L’OMS suspend l’utilisation de l’hydroxychloroquine comme mesure temporaire

OMS

L’Organisation mondiale de la Santé – OMS vient de prendre la décision de stopper temporairement les essais de l’hydroxychloroquine. C’est ce qu’annonce Tedros Adhanom Ghebreyesus, son directeur général. Et ce, lors d’une visio-conférence, le lundi 25 mai 2020.

Ainsi, l’OMS prend clairement position. En effet, elle juge que ce traitement ne semble pas  être efficace contre la Covid-19. Que ce soit chez des patients gravement atteints que ceux plus légèrement. Elle se base sur plusieurs études. 

A cet égard, la revue scientifique The Lancet, souligne que son utilisation pourrait être associé à une toxicité cardiaque.

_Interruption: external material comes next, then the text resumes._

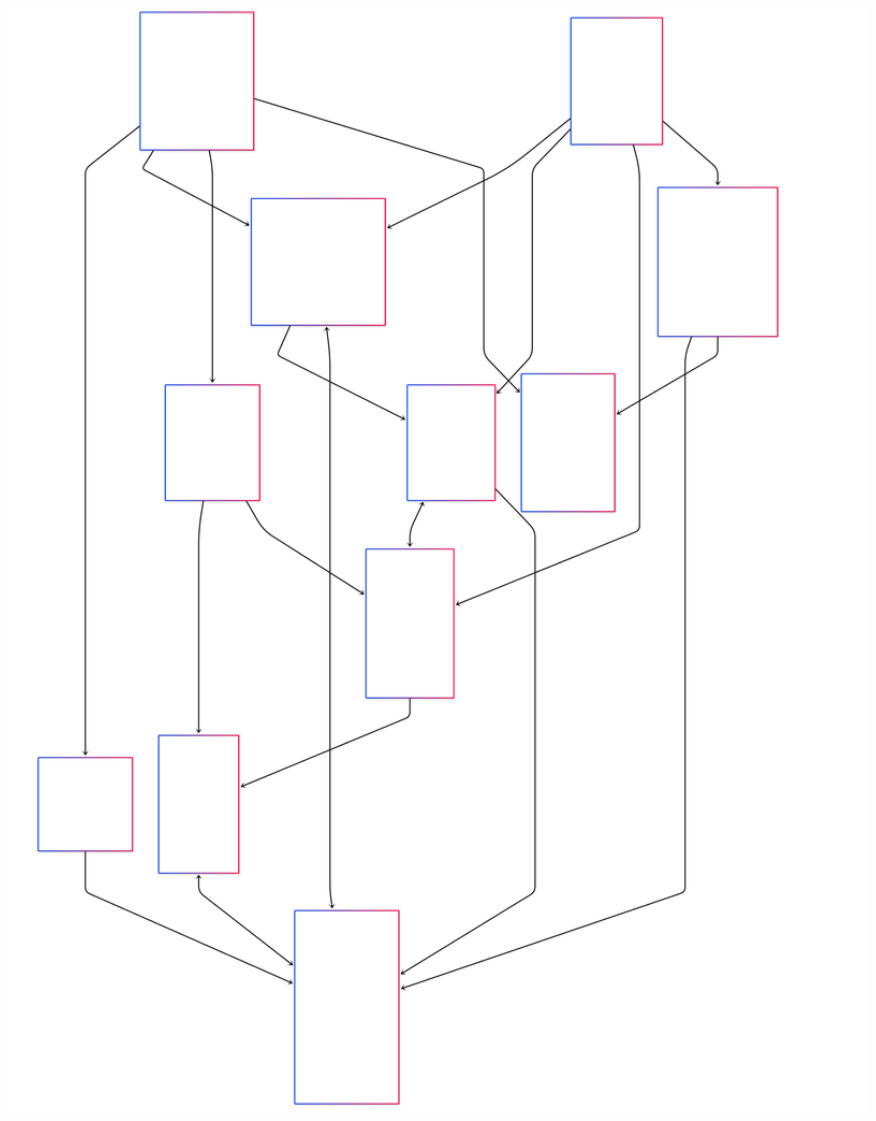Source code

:   <img src="./diagram.svg" alt="University Exam Management System Architecture Diagram" width="800"/>
</div>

Selon cette étude, la combinaison de l’hydroxychloroquine avec un macrolide de deuxième génération, comme l’azithromycine (ou la clarithromycine), a également été préconisée; alors que les preuves  de son efficacité sont limitées.

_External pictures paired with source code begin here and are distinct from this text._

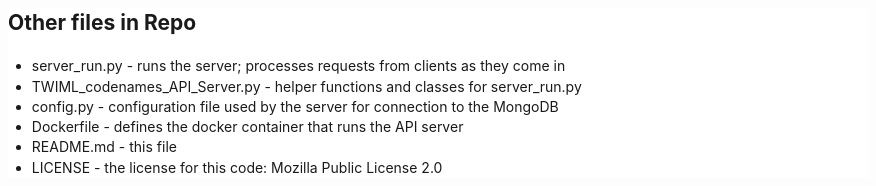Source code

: ## Other files in Repo

- server_run.py - runs the server; processes requests from clients as they come in
- TWIML_codenames_API_Server.py - helper functions and classes for server_run.py
- config.py - configuration file used by the server for connection to the MongoDB
- Dockerfile - defines the docker container that runs the API server
- README.md - this file
- LICENSE - the license for this code: Mozilla Public License 2.0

Par ailleurs, des études antérieures ont montré que le traitement avec de la chloroquine, l’hydroxychloroquine, ou l’un ou l’autre médicament associé à un macrolide, peut avoir l’effet néfaste cardiovasculaire de l’intervalle QT. Il pourrait être un mécanisme qui prédispose aux arythmies ventriculaires.

En outre, d’après les résultats de Lancet, 96 032 patients hospitalisés de 671 hôpitaux ont reçu un diagnostic de COVID-19 entre le 20 décembre 2019 et le 14 avril 2020. Ils répondaient aux critères d’inclusion de cette étude.

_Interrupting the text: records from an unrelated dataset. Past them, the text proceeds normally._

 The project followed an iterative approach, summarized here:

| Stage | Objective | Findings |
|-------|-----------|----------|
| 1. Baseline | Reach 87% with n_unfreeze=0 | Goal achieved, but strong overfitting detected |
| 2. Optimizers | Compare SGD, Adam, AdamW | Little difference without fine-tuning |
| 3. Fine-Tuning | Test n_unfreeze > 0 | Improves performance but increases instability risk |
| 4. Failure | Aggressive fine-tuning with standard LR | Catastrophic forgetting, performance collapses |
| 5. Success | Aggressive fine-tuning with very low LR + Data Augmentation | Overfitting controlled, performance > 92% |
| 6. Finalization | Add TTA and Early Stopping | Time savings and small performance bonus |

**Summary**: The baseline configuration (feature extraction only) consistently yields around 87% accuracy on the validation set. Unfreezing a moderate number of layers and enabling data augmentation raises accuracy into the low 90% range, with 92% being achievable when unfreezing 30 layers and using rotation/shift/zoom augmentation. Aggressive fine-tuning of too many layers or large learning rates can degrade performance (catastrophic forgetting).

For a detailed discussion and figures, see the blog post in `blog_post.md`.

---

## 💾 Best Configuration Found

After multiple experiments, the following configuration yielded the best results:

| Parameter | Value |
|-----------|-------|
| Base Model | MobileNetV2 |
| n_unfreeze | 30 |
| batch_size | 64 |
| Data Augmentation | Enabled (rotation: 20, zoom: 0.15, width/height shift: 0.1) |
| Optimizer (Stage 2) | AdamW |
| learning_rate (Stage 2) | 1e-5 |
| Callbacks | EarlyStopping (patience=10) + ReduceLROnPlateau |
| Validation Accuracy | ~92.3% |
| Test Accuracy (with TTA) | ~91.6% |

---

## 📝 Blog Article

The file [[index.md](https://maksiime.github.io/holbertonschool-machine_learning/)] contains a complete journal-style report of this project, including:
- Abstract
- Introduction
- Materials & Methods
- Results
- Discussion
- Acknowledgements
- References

De plus, bien avant l’annonce de cette suspension, des chercheurs français et des chinois avaient conclu que l’hydoxychloroquine ne permet pas d’éliminer le virus plus rapidement que des traitements standards chez des patients hospitalisés avec une forme « légère » ou « modérée » de Covid-19. Alors que les effets secondaires sont plus importants. 

Rappelons que l’hydroxychloroquine est plus connu sous le nom de Plaquénil, mais aussi le Kaletra [un antirétroviral associant lopinavir/ritonavir]. Un médicament utilisé habituellement pour la maladie chronique auto-immune ou encore les polyarthrites rhumatoïdes.